# Aim of the task
Output the lines of the listing below as a numbered list, leaving out blank lines and pictures.

[Items from a dataset]
- Opening Delimiter -
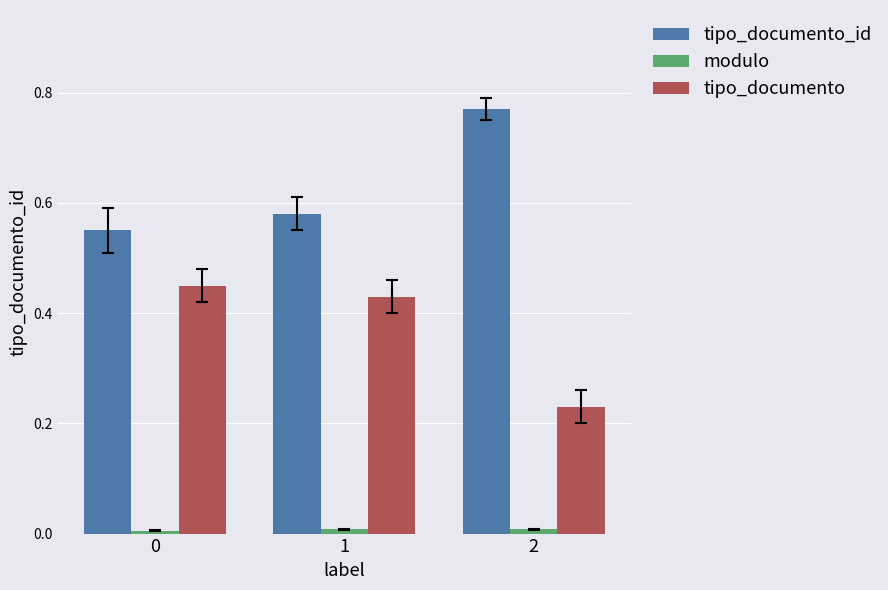

What is the sum of all tipo_documento_id values?

1.9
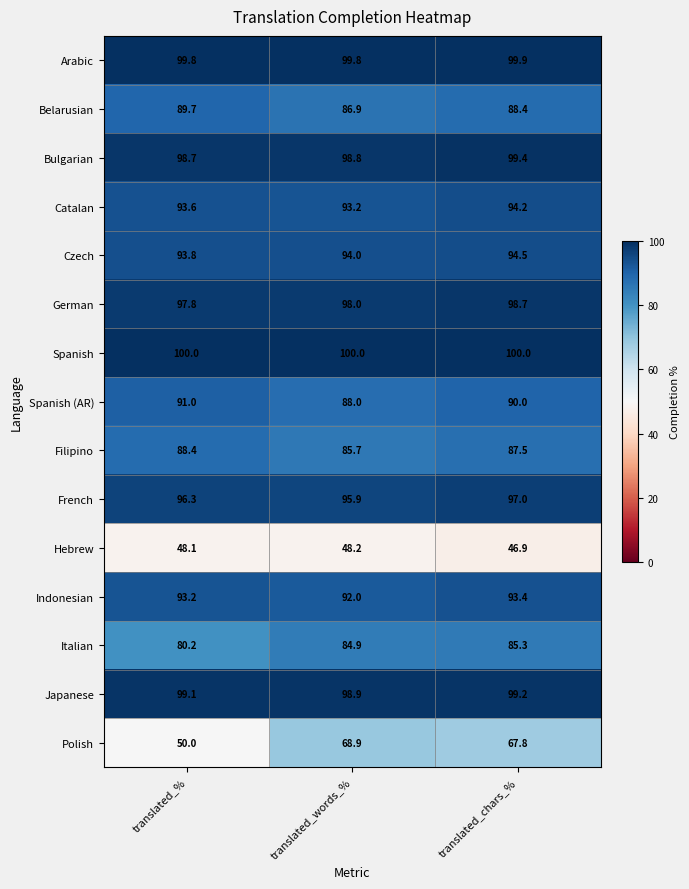

The value of French at translated_% is 96.3. True or false?

True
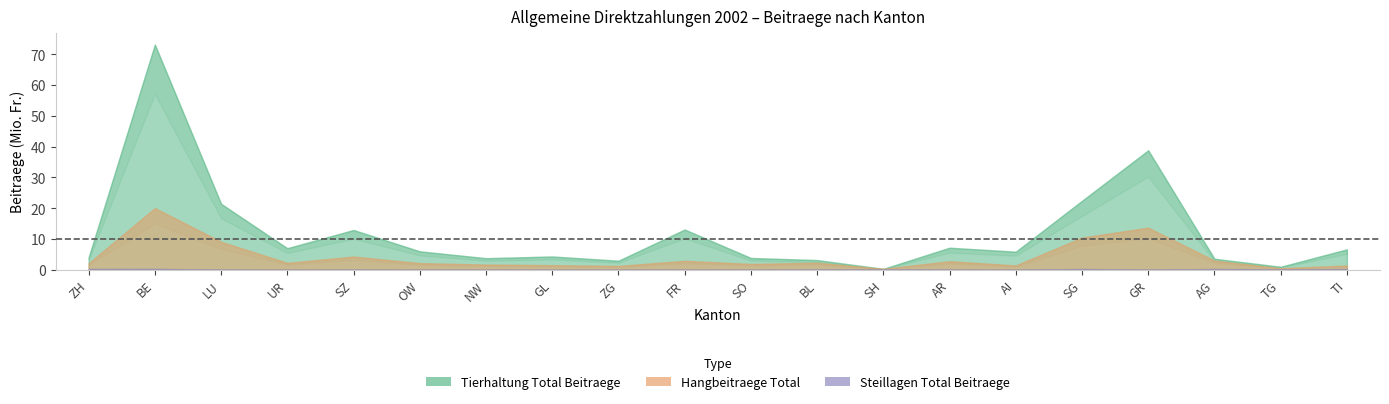

Which series has the largest total across all categories?

Tierhaltung Total Beitraege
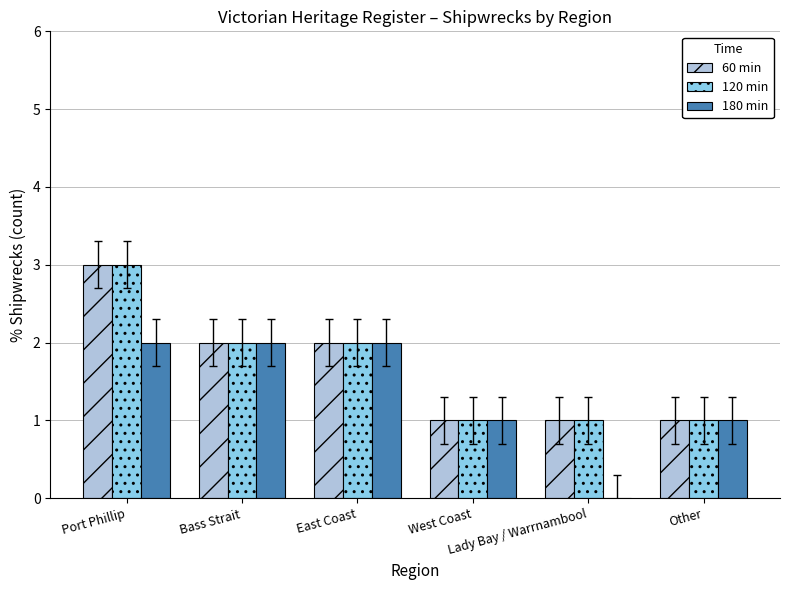

What is the difference between the 180 min values at East Coast and Lady Bay / Warrnambool?

2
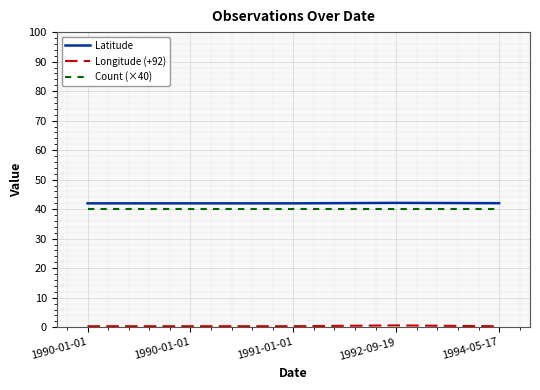

Is this an area chart (filled region under the line)?

No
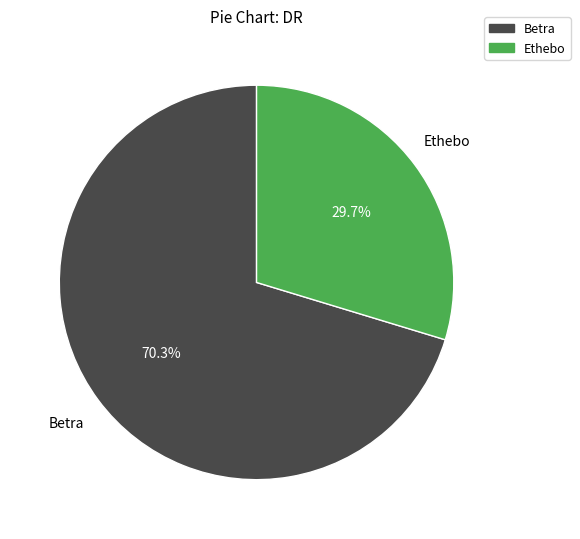

Which category has the biggest portion of the pie?

Betra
- Closing Delimiter -
# Answer for the task
1. What is the sum of all tipo_documento_id values?
2. 1.9
3. The value of French at translated_% is 96.3. True or false?
4. True
5. Which series has the largest total across all categories?
6. Tierhaltung Total Beitraege
7. What is the difference between the 180 min values at East Coast and Lady Bay / Warrnambool?
8. 2
9. Is this an area chart (filled region under the line)?
10. No
11. Which category has the biggest portion of the pie?
12. Betra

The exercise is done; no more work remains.